RECORD EXCERPTS section start
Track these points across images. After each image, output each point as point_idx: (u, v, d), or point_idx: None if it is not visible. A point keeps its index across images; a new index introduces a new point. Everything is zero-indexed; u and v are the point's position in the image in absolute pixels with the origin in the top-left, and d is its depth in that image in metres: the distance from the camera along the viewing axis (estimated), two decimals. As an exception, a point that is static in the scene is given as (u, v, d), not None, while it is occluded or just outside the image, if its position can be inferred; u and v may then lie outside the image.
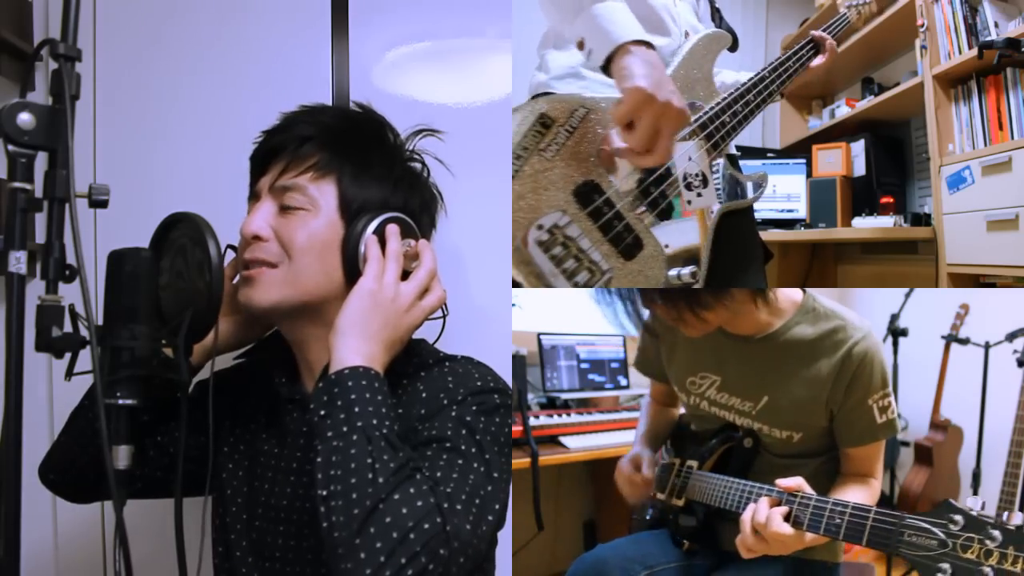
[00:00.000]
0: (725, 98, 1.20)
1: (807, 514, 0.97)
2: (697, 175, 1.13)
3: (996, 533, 0.77)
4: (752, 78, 1.25)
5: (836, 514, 0.94)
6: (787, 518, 0.99)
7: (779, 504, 1.00)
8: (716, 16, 1.36)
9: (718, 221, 1.15)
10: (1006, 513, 0.80)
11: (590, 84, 1.14)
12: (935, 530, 0.82)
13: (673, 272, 1.10)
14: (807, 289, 1.21)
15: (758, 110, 1.24)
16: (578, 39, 1.04)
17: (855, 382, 1.11)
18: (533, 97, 1.24)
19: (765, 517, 0.98)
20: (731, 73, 1.40)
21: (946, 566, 0.80)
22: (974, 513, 0.80)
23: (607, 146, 1.08)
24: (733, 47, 1.27)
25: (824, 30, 1.45)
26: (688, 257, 1.13)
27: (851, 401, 1.12)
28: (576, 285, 1.06)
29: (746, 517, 1.01)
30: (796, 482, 1.01)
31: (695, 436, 1.34)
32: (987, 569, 0.76)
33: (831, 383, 1.12)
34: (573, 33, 1.05)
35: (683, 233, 1.13)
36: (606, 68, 1.02)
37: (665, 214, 1.12)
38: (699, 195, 1.13)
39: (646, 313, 1.19)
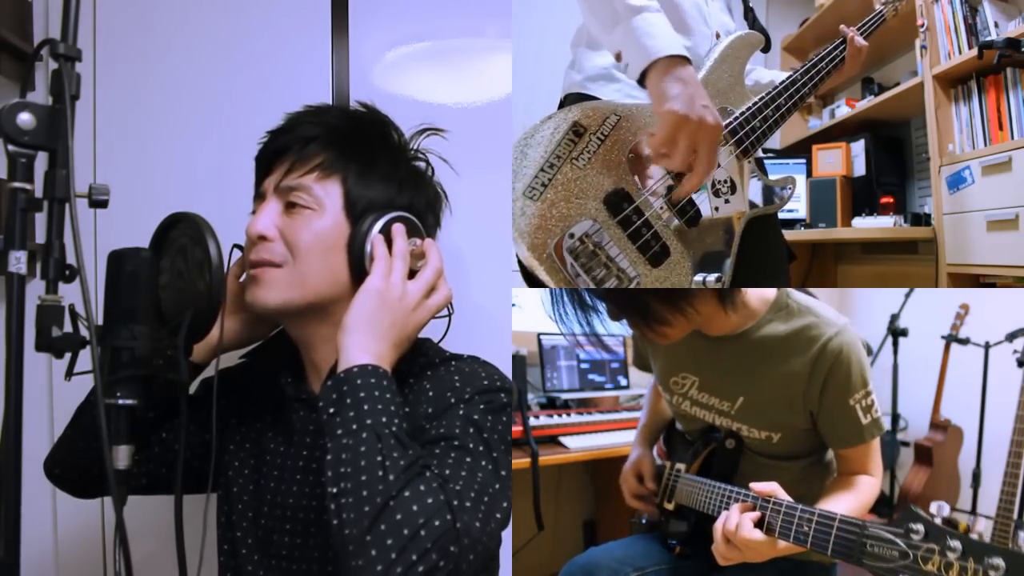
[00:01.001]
0: (756, 103, 1.19)
1: (779, 520, 0.95)
2: (725, 182, 1.13)
3: (956, 544, 0.74)
4: (784, 81, 1.24)
5: (804, 521, 0.91)
6: (760, 524, 0.97)
7: (752, 509, 0.98)
8: (749, 15, 1.35)
9: (744, 227, 1.15)
10: (970, 518, 0.77)
11: (623, 86, 1.14)
12: (897, 540, 0.78)
13: (699, 278, 1.10)
14: (789, 290, 1.18)
15: (789, 114, 1.23)
16: (616, 51, 1.05)
17: (831, 380, 1.08)
18: (565, 96, 1.25)
19: (735, 524, 0.97)
20: (765, 72, 1.39)
21: None
22: (937, 521, 0.77)
23: (636, 153, 1.08)
24: (766, 48, 1.26)
25: (859, 28, 1.43)
26: (715, 262, 1.14)
27: (830, 401, 1.09)
28: (603, 287, 1.06)
29: (718, 525, 1.00)
30: (770, 487, 0.99)
31: (683, 439, 1.33)
32: None
33: (805, 381, 1.09)
34: (611, 44, 1.06)
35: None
36: (642, 80, 1.03)
37: (693, 221, 1.13)
38: (727, 201, 1.13)
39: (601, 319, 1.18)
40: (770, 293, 1.16)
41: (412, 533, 0.74)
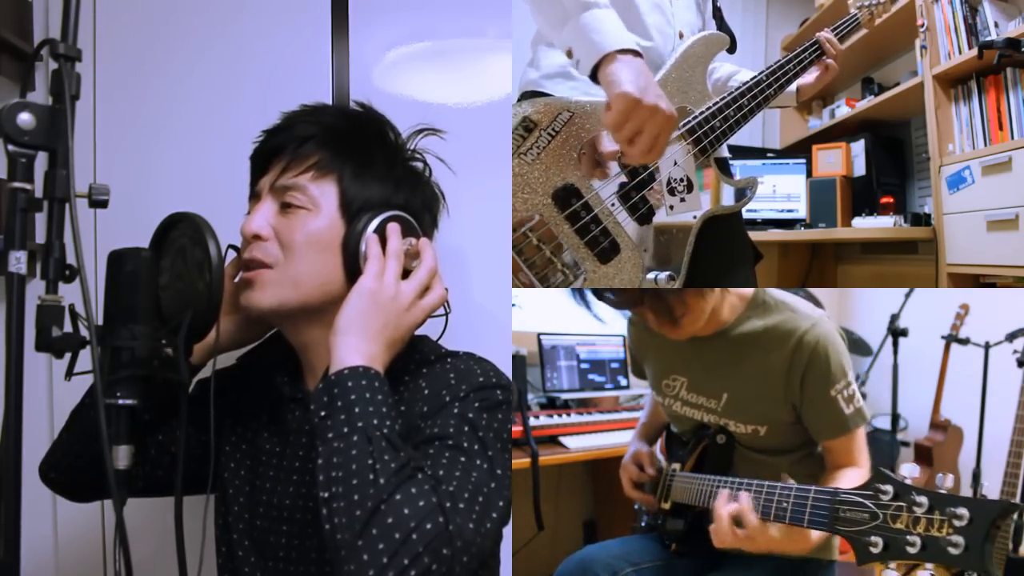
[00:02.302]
0: (717, 102, 1.18)
1: (760, 501, 0.97)
2: (682, 180, 1.12)
3: (922, 499, 0.74)
4: (747, 82, 1.24)
5: (783, 498, 0.92)
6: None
7: (735, 499, 0.99)
8: (717, 16, 1.35)
9: (701, 225, 1.15)
10: (940, 476, 0.77)
11: (579, 84, 1.13)
12: (866, 502, 0.78)
13: (651, 276, 1.10)
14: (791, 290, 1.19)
15: (751, 115, 1.22)
16: (566, 48, 1.05)
17: (810, 373, 1.10)
18: (522, 94, 1.24)
19: (726, 513, 0.98)
20: (749, 73, 1.38)
21: (877, 539, 0.76)
22: (906, 480, 0.77)
23: (591, 149, 1.08)
24: (731, 49, 1.26)
25: (832, 30, 1.43)
26: (668, 260, 1.13)
27: (811, 393, 1.11)
28: (549, 286, 1.06)
29: (722, 511, 1.00)
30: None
31: (677, 439, 1.34)
32: (914, 538, 0.73)
33: (785, 375, 1.11)
34: (561, 42, 1.06)
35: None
36: (594, 77, 1.02)
37: (645, 218, 1.12)
38: (683, 200, 1.12)
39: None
40: (747, 290, 1.18)
41: (404, 537, 0.73)
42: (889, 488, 0.77)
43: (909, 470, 0.78)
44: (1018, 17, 1.76)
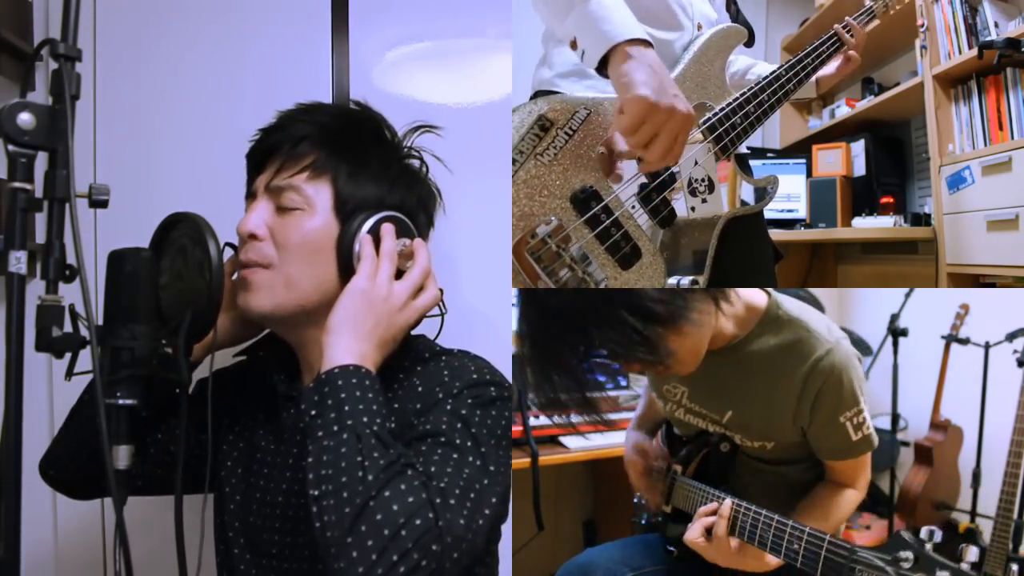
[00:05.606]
0: (736, 98, 1.15)
1: (770, 535, 0.96)
2: (703, 180, 1.08)
3: (945, 574, 0.74)
4: (767, 76, 1.21)
5: (794, 539, 0.92)
6: (734, 530, 0.98)
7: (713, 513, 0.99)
8: (731, 8, 1.32)
9: (723, 227, 1.11)
10: (962, 547, 0.76)
11: (595, 83, 1.09)
12: (887, 568, 0.79)
13: (672, 280, 1.06)
14: (772, 291, 1.13)
15: (772, 111, 1.19)
16: (570, 38, 1.01)
17: (821, 399, 1.06)
18: (534, 94, 1.21)
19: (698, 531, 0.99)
20: (766, 66, 1.34)
21: None
22: (927, 548, 0.77)
23: (607, 149, 1.04)
24: (749, 42, 1.22)
25: (845, 24, 1.41)
26: (691, 264, 1.10)
27: (821, 418, 1.07)
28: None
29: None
30: None
31: (680, 439, 1.33)
32: None
33: (796, 398, 1.06)
34: (565, 32, 1.01)
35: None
36: (601, 69, 0.98)
37: (667, 221, 1.08)
38: (704, 201, 1.08)
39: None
40: (760, 301, 1.11)
41: (393, 533, 0.73)
42: (910, 556, 0.77)
43: (929, 534, 0.78)
44: (1018, 17, 1.76)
RECORD EXCERPTS section end
→ WORK REQUEST
Look above for the line with "9: (718, 221, 1.15)" and the line with "39: (646, 313, 1.19)". Retype those two lines and every line between them exactly, adding nothing.

→ FINISHED TASK
9: (718, 221, 1.15)
10: (1006, 513, 0.80)
11: (590, 84, 1.14)
12: (935, 530, 0.82)
13: (673, 272, 1.10)
14: (807, 289, 1.21)
15: (758, 110, 1.24)
16: (578, 39, 1.04)
17: (855, 382, 1.11)
18: (533, 97, 1.24)
19: (765, 517, 0.98)
20: (731, 73, 1.40)
21: (946, 566, 0.80)
22: (974, 513, 0.80)
23: (607, 146, 1.08)
24: (733, 47, 1.27)
25: (824, 30, 1.45)
26: (688, 257, 1.13)
27: (851, 401, 1.12)
28: (576, 285, 1.06)
29: (746, 517, 1.01)
30: (796, 482, 1.01)
31: (695, 436, 1.34)
32: (987, 569, 0.76)
33: (831, 383, 1.12)
34: (573, 33, 1.05)
35: (683, 233, 1.13)
36: (606, 68, 1.02)
37: (665, 214, 1.12)
38: (699, 195, 1.13)
39: (646, 313, 1.19)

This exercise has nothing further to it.